You'd think the resentment built up in the neglected child of a botanist would cause her to hate plants and possibly even reject nature, but if anything, she loved the natural world more than her father did. She learned that unlike cruel people, plants and trees harbor no ill will towards us. If we tend to them, they will provide enduring joy. She is able to open herself up, in opposition to her closed-off father.
As for her father, like all narcissists, Adanson cannot abide criticism. He holds on to grudges and simple grievances forever. Oddly enough, though, for a man so seduced by vanity, one of the characteristics Adanson likes best about pure reference material like encyclopedias and dictionaries, is that they leave no room for the author to add themselves in the text. The reader is either impressed with the work, or they're not. That's why his attempt to write the Universal Encyclopedia of Natural History was so important to him. He wanted his work to stand for itself (and of course, engender praise).

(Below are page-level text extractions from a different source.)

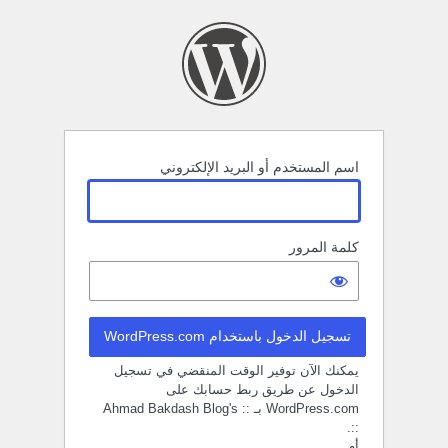
خول
اسم المستخدم أو البريد الإلكتروني
كلمة المرور
تسجيل الدخول باستخدام WordPress.com
يمكنك الآن توفير الوقت المنقضي في تسجيل
الدخول عن طريق ربط حسابك على
WordPress.com بـ :: Ahmad Bakdash Blog's
::.
أو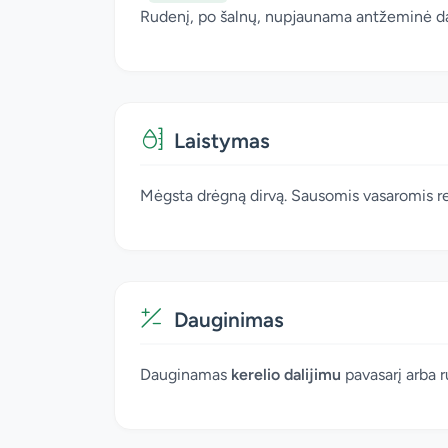
Rudenį, po šalnų, nupjaunama antžeminė dali
Laistymas
Mėgsta drėgną dirvą. Sausomis vasaromis reik
Dauginimas
Dauginamas
kerelio dalijimu
pavasarį arba 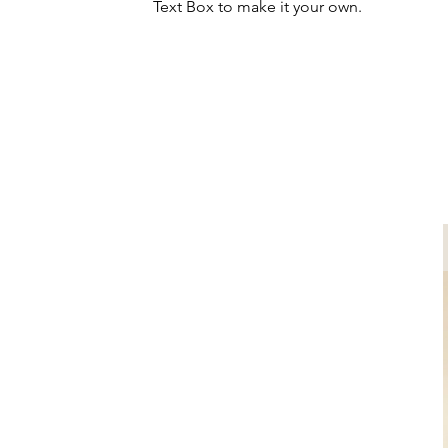
Text Box to make it your own.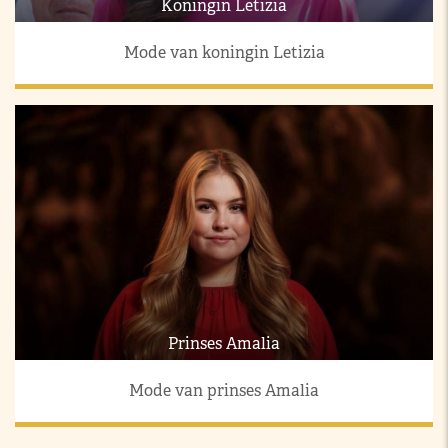
Koningin Letizia
Mode van koningin Letizia
Prinses Amalia
Mode van prinses Amalia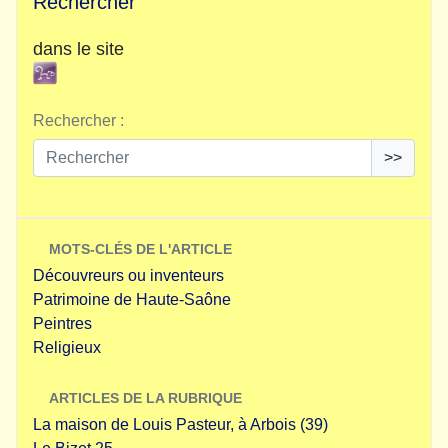
Rechercher
dans le site
Rechercher :
>>
MOTS-CLÉS DE L'ARTICLE
Découvreurs ou inventeurs
Patrimoine de Haute-Saône
Peintres
Religieux
ARTICLES DE LA RUBRIQUE
La maison de Louis Pasteur, à Arbois (39)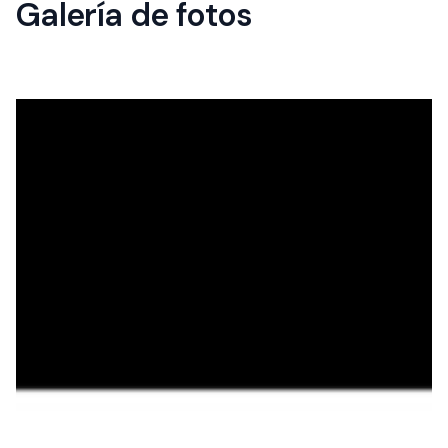
Galería de fotos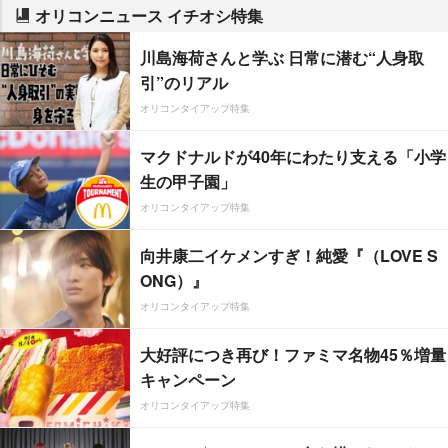
オリコンニュース イチオシ特集
川島海荷さんと学ぶ 日常に潜む“人身取
引”のリアル
オリコンタイアップ特集
マクドナルドが40年にわたり支える「小学
生の甲子園」
オリコンタイアップ特集
向井康二イケメンすぎ！純愛『（LOVE S
ONG）』
オリコンタイアップ特集
大好評につき再び！ファミマ名物45％増量
キャンペーン
オリコンタイアップ特集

It is only at the end of his life that Adanson admits to himself that his obsession, his impossible quest, was a smokescreen to distract him from a dark and terrible secret shame. Most of the book is the unfolding of the story behind his terrible burden of guilt, a story with its origins in his time spent in botanical research in Senegal.
Adanson's extraordinary story is a cautionary tale, a seeking to be known, an accounting of a haunted man's selfish, spent, life, spun in the best light he could find. As much as he grieved for himself, his actions always cost others much more. Did he ever have a reckoning of self, or did he cover his nightmarish and guilty memories with busyness and by running away from closeness and other tender emotions?
There can be no redemption without reconciliation of the self. A man like this will choose to live in permanent anguish and torment, rather than to face up to himself. He will even betray his principles, inextricably tied to his deepest pain, in search of comfort. Perversely, shame can make one addicted to feeling sorry for oneself.
The microcosm of Adanson's emotional justifications are an excellent indictment of the justifications for imperialism and colonization. It's an effective and engaging story. The writing throughout is picturesque and poetic. This is a worthwhile and relatively quick read, and a good introduction to Diop's writing, which always has an underlying message and purpose.